Moving from 50 initial partners to 200 is a significant test of both the technical infrastructure supporting Claude Mythos Preview and the operational systems around managing and coordinating vulnerability disclosure. If the tool continues finding high-severity flaws at the same rate across this larger group, Anthropic and its partners will need to manage substantially larger volumes of security issues being reported and fixed simultaneously.

The company's interest in scaling to open-source software suggests recognition that partner-focused scanning alone won't address ecosystem-wide security. Open-source components spread across multiple organizations at once, so a single vulnerability discovered in a widely-used library could need coordinated fixes across dozens or hundreds of organizations.
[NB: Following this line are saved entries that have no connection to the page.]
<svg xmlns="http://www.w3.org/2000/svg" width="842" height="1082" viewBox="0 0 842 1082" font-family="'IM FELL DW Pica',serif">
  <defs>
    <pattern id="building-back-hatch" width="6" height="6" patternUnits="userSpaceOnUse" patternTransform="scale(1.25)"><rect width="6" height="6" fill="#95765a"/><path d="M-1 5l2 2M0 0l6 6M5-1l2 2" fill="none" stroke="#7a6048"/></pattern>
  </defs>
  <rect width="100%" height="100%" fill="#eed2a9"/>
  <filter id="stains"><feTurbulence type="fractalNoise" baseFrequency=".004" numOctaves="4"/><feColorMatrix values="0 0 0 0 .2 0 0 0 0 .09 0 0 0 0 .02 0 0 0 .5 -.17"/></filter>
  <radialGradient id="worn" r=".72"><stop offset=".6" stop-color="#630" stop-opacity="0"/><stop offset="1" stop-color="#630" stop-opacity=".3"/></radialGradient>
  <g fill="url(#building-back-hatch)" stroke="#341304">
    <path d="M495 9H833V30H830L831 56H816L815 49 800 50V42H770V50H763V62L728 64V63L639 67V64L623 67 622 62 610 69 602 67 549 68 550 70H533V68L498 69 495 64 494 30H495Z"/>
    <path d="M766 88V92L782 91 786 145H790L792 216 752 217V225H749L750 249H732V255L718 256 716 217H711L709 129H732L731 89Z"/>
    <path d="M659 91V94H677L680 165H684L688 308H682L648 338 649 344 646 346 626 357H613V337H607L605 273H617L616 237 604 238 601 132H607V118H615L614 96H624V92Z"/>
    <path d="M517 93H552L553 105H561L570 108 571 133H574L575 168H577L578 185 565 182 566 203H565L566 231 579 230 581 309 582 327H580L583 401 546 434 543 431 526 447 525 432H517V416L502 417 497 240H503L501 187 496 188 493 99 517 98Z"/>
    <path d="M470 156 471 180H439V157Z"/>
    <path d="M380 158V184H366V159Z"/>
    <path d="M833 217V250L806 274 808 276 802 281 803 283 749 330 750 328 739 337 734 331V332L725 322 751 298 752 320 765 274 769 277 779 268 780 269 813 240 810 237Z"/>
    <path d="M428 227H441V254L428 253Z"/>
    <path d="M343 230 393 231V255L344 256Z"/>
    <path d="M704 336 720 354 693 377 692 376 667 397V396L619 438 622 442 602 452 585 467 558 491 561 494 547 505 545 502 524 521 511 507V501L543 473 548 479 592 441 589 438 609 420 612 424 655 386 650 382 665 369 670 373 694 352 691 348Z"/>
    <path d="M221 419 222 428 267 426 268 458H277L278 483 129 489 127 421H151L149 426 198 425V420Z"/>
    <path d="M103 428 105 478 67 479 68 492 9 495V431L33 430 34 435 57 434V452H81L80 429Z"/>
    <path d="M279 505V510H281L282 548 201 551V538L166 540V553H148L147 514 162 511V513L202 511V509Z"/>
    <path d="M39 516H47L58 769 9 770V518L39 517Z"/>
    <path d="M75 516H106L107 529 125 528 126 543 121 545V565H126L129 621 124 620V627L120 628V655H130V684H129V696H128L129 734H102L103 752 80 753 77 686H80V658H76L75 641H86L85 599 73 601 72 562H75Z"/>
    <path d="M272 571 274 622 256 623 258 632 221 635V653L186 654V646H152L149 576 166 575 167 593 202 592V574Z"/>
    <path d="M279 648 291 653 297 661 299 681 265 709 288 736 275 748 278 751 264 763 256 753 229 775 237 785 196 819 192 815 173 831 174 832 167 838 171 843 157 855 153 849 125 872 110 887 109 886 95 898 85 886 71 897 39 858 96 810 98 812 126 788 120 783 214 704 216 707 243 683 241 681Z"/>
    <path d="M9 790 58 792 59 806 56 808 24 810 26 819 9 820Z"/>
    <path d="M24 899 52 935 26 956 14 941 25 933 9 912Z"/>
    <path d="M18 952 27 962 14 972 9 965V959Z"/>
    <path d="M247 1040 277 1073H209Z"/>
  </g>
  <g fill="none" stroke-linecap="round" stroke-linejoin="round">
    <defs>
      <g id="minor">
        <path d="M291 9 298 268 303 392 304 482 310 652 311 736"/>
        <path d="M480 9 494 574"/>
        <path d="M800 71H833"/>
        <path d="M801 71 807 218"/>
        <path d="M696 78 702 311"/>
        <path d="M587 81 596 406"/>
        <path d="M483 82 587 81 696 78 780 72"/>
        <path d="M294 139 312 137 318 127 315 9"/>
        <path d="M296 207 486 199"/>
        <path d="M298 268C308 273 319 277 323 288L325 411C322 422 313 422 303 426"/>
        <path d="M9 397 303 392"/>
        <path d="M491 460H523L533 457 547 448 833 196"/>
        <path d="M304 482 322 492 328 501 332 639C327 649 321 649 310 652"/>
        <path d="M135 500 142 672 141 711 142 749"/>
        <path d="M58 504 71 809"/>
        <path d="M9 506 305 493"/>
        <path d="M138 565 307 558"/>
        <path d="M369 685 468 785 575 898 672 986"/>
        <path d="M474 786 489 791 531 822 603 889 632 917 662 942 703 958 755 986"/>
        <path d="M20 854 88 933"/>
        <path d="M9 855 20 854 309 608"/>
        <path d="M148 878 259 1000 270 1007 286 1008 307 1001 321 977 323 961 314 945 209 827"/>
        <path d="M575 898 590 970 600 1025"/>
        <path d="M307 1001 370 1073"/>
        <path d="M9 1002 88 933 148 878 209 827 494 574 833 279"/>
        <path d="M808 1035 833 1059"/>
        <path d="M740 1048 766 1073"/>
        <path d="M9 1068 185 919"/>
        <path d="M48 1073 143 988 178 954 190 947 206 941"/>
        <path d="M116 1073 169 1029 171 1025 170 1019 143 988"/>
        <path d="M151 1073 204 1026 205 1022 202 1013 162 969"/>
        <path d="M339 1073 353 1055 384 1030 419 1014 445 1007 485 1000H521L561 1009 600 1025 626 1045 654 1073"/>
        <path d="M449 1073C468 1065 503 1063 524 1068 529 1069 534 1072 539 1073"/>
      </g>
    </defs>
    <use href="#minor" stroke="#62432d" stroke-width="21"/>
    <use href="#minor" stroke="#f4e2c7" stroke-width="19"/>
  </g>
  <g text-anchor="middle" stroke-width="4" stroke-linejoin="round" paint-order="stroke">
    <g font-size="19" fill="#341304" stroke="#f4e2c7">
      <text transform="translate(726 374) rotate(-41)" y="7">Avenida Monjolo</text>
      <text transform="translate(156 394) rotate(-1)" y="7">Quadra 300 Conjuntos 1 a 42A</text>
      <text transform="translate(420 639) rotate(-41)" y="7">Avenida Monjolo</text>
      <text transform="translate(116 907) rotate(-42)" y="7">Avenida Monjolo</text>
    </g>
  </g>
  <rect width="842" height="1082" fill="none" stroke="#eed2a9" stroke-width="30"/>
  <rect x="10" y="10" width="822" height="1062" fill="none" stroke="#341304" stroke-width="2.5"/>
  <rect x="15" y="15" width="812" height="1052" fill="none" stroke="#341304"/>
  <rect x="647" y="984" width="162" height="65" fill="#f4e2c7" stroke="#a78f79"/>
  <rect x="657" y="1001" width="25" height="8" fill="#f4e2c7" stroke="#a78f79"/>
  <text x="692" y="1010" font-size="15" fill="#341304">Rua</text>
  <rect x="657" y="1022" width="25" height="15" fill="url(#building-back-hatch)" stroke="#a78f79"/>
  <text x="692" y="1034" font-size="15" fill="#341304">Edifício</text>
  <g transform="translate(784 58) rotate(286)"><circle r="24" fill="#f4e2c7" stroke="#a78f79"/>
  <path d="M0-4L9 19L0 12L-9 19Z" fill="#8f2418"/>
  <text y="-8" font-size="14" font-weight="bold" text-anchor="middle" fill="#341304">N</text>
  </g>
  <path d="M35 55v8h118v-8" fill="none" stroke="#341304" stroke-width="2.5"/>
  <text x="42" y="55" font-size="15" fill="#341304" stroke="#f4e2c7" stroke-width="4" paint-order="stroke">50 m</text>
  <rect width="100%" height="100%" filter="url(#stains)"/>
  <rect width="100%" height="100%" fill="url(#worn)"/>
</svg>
This coordination problem has happened before in major open-source security incidents, but AI-powered discovery at Project Glasswing's scale could strain existing disclosure protocols. The software industry may eventually need new frameworks specifically for managing vulnerabilities that AI systems uncover at volume—particularly in critical infrastructure components used across many organizations and countries.

The expansion announced in June positions Project Glasswing as both a real-world defensive security program and a test of how AI systems can be deployed in high-stakes environments. How well the program scales and coordinates vulnerability disclosure across 200 organizations in 15 countries will likely shape both Anthropic's approach to AI safety in the future and broader industry practices around using AI for security work.